How I would do it
Here's my opinion on how this idea needs to be started. In the above-mentioned thread, I point out that most character classes provide relatively similar challenges compared to other classes of the same level. I think this needs to be used as a starting point. I think it is most apparent that a lot more time has been spent making sure the PC classes balance against each other than in making sure the monster CRs balance against NPC CRs. Before I begin, let me first address some potential refutations for this being a poor place to start.
Battling a fighter requires different abilities than fighting a cleric.

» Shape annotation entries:
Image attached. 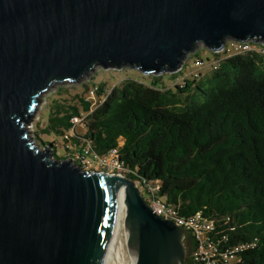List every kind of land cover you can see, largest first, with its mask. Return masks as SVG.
Returning a JSON list of instances; mask_svg holds the SVG:
<instances>
[{"label":"water","instance_id":"obj_1","mask_svg":"<svg viewBox=\"0 0 264 264\" xmlns=\"http://www.w3.org/2000/svg\"><path fill=\"white\" fill-rule=\"evenodd\" d=\"M226 37L264 43V0H0V264H102L120 190L134 264H185L184 230L133 179L57 160L24 124L54 82L95 65L172 73Z\"/></svg>","mask_w":264,"mask_h":264},{"label":"trees","instance_id":"obj_2","mask_svg":"<svg viewBox=\"0 0 264 264\" xmlns=\"http://www.w3.org/2000/svg\"><path fill=\"white\" fill-rule=\"evenodd\" d=\"M160 76L126 78L93 109L80 96V106L57 102L41 130L60 136L86 112L73 142L89 140L100 154L118 146L128 177L158 180L156 195L183 215L214 219L229 245L254 243L234 264H264V55L228 56L172 86ZM186 254L192 264L188 246Z\"/></svg>","mask_w":264,"mask_h":264},{"label":"built area","instance_id":"obj_3","mask_svg":"<svg viewBox=\"0 0 264 264\" xmlns=\"http://www.w3.org/2000/svg\"><path fill=\"white\" fill-rule=\"evenodd\" d=\"M205 51L211 52V56L206 58L197 56L193 51L191 63L183 64L175 71L180 76L176 78V83L181 84L187 76L197 78L204 69L215 68L226 57L247 51H255L264 55V43L254 39H236L226 37L222 44L214 49L204 45ZM190 67L186 72V68ZM182 72V73H181ZM85 100L90 102V109H93L104 99V92L97 93V87L92 86L88 89ZM86 112L74 114L70 118L71 128L65 130L60 135V143L52 142L51 150L61 147L65 154L71 158V162L80 166L84 170L103 171L107 173H118L126 175L130 172L120 157L118 146L110 148L107 152L100 154L94 150L89 140L77 144L71 140L75 135L77 127L86 129ZM121 144V142H120ZM66 156V155H65ZM140 188L141 194L152 210L163 218L174 221L184 230L183 242L188 246L189 258L192 264H234L239 260V253L245 249L253 247V242H241L235 245L228 244L226 233L216 231L215 221L203 216L197 211L190 215H183L178 207L168 203L164 198L156 195L159 188L158 180H147L137 178L134 180Z\"/></svg>","mask_w":264,"mask_h":264},{"label":"rangeland","instance_id":"obj_4","mask_svg":"<svg viewBox=\"0 0 264 264\" xmlns=\"http://www.w3.org/2000/svg\"><path fill=\"white\" fill-rule=\"evenodd\" d=\"M198 51V54L204 58L211 56V52L205 51L204 45L199 43L194 50ZM193 57V52H190L185 57V63L189 65ZM189 66L186 68V72L189 70ZM155 75H161L162 86H172L175 84L176 79L180 75L176 72H164L162 74H145L136 67L129 65L122 66L120 68H103L100 65H95L88 73H86L81 79L75 81H58L54 82L45 91L41 92L37 97V104L34 111L31 114V118L24 124L27 130V138L32 145L38 149L46 147L48 141L60 143V136L53 133L47 134L42 132V128L47 125L48 117L51 113L55 103L74 104L80 106L78 96L85 97L88 89L92 86L104 83V94L114 85L120 84L124 79L132 77L141 81L149 82L150 77ZM83 112V111H82ZM84 128L77 127L76 132L81 133ZM57 160L68 159V155L65 154L63 149L59 147L56 150ZM66 155V156H65ZM60 157V158H58ZM64 157V158H63ZM124 214L122 215V221ZM121 238L124 244L125 256L128 262H131L130 251L127 247V239L124 232V224L121 223ZM187 259V254H186ZM185 259V260H186Z\"/></svg>","mask_w":264,"mask_h":264},{"label":"bare ground","instance_id":"obj_5","mask_svg":"<svg viewBox=\"0 0 264 264\" xmlns=\"http://www.w3.org/2000/svg\"><path fill=\"white\" fill-rule=\"evenodd\" d=\"M125 212L124 194L120 190L117 194L116 200V215L112 236L110 239L107 254L102 264H134L135 254L130 252L131 262L129 263L125 256L124 244L121 238V223L122 215ZM125 236L127 238L128 231L124 228Z\"/></svg>","mask_w":264,"mask_h":264}]
</instances>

» Exercises:
**1)** Answer these questions about the forum post:
(a) According to the post, what do most character classes provide compared to other classes of the same level?
(b) What does the writer say has had a lot more time spent on it than making sure monster CRs balance against NPC CRs?
(c) What does the post say battling a fighter requires, compared with fighting a cleric?
**2)** Please return the stretch of the forum post from "How I would" through "place to start.".

» The responses:
**1)**
(a) Relatively similar challenges.
(b) Making sure the PC classes balance against each other.
(c) Different abilities.

**2)**
How I would do it
Here's my opinion on how this idea needs to be started. In the above-mentioned thread, I point out that most character classes provide relatively similar challenges compared to other classes of the same level. I think this needs to be used as a starting point. I think it is most apparent that a lot more time has been spent making sure the PC classes balance against each other than in making sure the monster CRs balance against NPC CRs. Before I begin, let me first address some potential refutations for this being a poor place to start.